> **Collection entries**
+++++

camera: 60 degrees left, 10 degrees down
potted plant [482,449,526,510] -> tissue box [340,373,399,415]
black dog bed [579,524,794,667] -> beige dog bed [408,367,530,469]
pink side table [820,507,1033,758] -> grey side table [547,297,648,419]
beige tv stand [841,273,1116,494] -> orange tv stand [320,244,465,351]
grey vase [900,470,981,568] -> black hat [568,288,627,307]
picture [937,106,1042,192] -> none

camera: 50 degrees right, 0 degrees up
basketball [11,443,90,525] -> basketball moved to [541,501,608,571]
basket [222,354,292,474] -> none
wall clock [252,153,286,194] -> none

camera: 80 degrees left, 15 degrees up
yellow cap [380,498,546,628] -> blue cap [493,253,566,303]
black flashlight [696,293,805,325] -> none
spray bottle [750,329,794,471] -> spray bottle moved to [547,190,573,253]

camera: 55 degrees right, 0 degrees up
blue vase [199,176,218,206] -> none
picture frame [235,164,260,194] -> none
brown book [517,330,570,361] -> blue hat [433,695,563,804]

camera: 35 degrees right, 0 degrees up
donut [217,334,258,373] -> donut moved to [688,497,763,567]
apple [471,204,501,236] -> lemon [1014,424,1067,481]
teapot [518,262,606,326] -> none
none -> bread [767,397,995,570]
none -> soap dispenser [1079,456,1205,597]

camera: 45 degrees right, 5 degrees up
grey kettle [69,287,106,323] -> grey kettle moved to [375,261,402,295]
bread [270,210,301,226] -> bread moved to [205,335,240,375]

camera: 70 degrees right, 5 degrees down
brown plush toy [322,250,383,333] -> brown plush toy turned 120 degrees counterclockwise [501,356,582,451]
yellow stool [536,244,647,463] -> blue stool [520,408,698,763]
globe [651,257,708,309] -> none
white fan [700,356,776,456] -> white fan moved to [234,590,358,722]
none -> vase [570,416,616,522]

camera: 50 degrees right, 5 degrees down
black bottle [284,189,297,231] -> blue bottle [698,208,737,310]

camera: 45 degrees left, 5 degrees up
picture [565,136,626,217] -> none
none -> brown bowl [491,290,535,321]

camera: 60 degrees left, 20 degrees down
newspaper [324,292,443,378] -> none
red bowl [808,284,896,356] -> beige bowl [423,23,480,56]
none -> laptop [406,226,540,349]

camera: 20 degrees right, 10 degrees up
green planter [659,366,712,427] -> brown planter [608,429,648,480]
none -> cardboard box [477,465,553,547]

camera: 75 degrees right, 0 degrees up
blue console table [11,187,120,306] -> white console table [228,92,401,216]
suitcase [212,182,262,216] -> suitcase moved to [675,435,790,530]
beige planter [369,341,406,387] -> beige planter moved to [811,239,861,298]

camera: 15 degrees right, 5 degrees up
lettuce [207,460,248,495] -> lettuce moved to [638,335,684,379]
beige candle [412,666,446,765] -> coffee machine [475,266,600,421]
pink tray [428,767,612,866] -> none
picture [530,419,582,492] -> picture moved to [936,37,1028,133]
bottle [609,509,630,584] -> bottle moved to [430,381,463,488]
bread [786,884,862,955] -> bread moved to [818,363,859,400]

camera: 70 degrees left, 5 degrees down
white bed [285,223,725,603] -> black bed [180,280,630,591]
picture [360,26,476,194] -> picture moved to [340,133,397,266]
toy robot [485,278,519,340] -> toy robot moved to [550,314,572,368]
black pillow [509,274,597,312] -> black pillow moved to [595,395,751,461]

+++++

> **Task objective**
Copy whichever lines of the records above contain the word "bread".

> **Output for this exercise**
none -> bread [767,397,995,570]
bread [270,210,301,226] -> bread moved to [205,335,240,375]
bread [786,884,862,955] -> bread moved to [818,363,859,400]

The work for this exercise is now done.